Wednesday 7 November 2012

I actually have good news


Normally this blog is a bit of a rambling collection of thoughts about my journey on the cancer roller coaster.  Mainly because I have realised that once the initial flurry of tests and results are over and established, there's not a huge amount to report back. Like most aspects of life, cancer takes on a routine, it's just slightly more fraught than average...

Anyway today I have actual news.

Every two weeks I have a blood test at the St Luke's cancer centre. The primary purpose of these is to establish how my immune system is coping with the battering it's given by chemotherapy. However my liver function is also assessed as this is where my unwelcome guest is at its most dangerous.

When I first started chemotherapy there were a proliferation of enzymes in my blood that demonstrated how hard my liver was working to keep going. In one test where a normal level is 70, mine was 700 and in another it was 59 where it should be under 20. 


Please forgive me for not knowing what these special enzymes or levels of stuff are called. I just know that they are released when your liver is in a bad old way. 

So today I asked what these figures are now (after 4 sessions of chemotherapy) and it's good news. Actual good news. Yes, good news!! In fact the first good news since this hideous thing kicked off. The 700 figure has dropped to 300 and the 59 is now 17 and normal! While ultimately my chances of having surgery are determined by the size and position of the lesions on my liver, this is a positive sign. It shows that my chemotherapy is working and that this disease is being controlled.

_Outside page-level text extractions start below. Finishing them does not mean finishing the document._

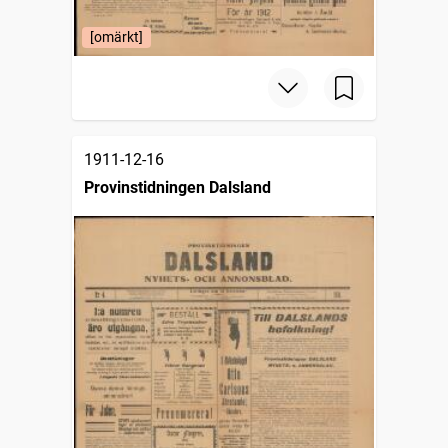
[omärkt]
1911-12-16
Provinstidningen Dalsland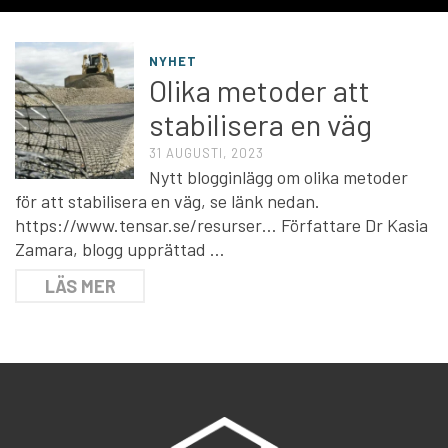
NYHET
Olika metoder att
stabilisera en väg
31 AUGUSTI, 2023
Nytt blogginlägg om olika metoder
för att stabilisera en väg, se länk nedan.
https://www.tensar.se/resurser… Författare Dr Kasia
Zamara, blogg upprättad …
LÄS MER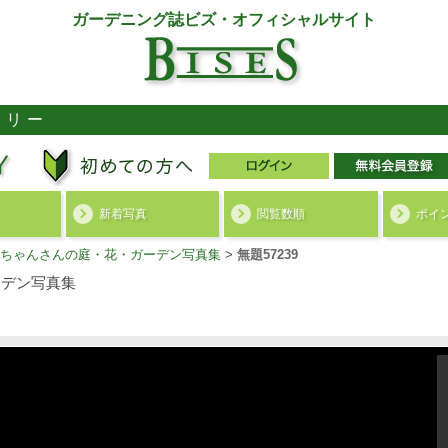
ガーデニング誌ビズ・オフィシャルサイト
ラリー
新着写真
閲覧数順
ポイ
ちゃんさんの庭・花・ガーデン写真集
>
無題57239
デン写真集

It's blooming lovely getting good news - and actually just as lovely sharing it.

Me and Obama eh! 

You can be ill and I can be well

Cancer isn't a happy topic and it isn't always easy to know how to respond or what's appropriate to say. This blog offering isn't critical of anyone (this cancer journey is bearable because of all my friends and family's support) but I do want to knock down a couple of taboos.

One of the slightly more random side effects of cancer is other people's embarrassment about being  ill around you. I appreciate that cancer is pretty much up there in the hierarchy of diseases but at the end of the day other people's illnesses, colds and trials still count.

Whether it's a rotten cold, a chronic ailment, a condition that means you're worried you might never be able to fall in love for fear of passing it on or a searing headache; pretty much anything (other than man flu) is deserving of sympathy. Cancer doesn't make anyone else's sinuses less blocked, tiredness vanish or stress and worry disappear, so please feel free to have a cold and don't feel bad about telling me. I will still drum up sympathy and look kind. I'm not about to pull out the cancer card and play top trumps. Plus I've had a cold/tummy bug all week and it's been horrible.

And the other thing is that other than having a life threatening illness I am actually quite well (despite the weird cold/tummy bug) So it's okay to say to me 'I hope you're well'. Being well is what is keeping me going throughout this thing, that and a full time job, three kids, two dogs, a cat, and a loving husband. I feel well. I don't take painkillers, once I'm off the steroids I stop eating like a person possessed. And when the post-chemo week is over I'm actually pretty energetic. I even talk about exercise. Oh yes. I have plans. Unfulfilled. But I plan to exercise a lot.

Cancer isn't easy for anyone and there are topics I'd rather avoid. Some of my fellow patients on the chilworth day unit may love recounting how many people they know who've died, but I hate it. I don't like hearing how desperately hard cancer is and I don't like pity; but I can still empathise, and I need encouragement so please keep saying that you hope I'm well because I hope so too.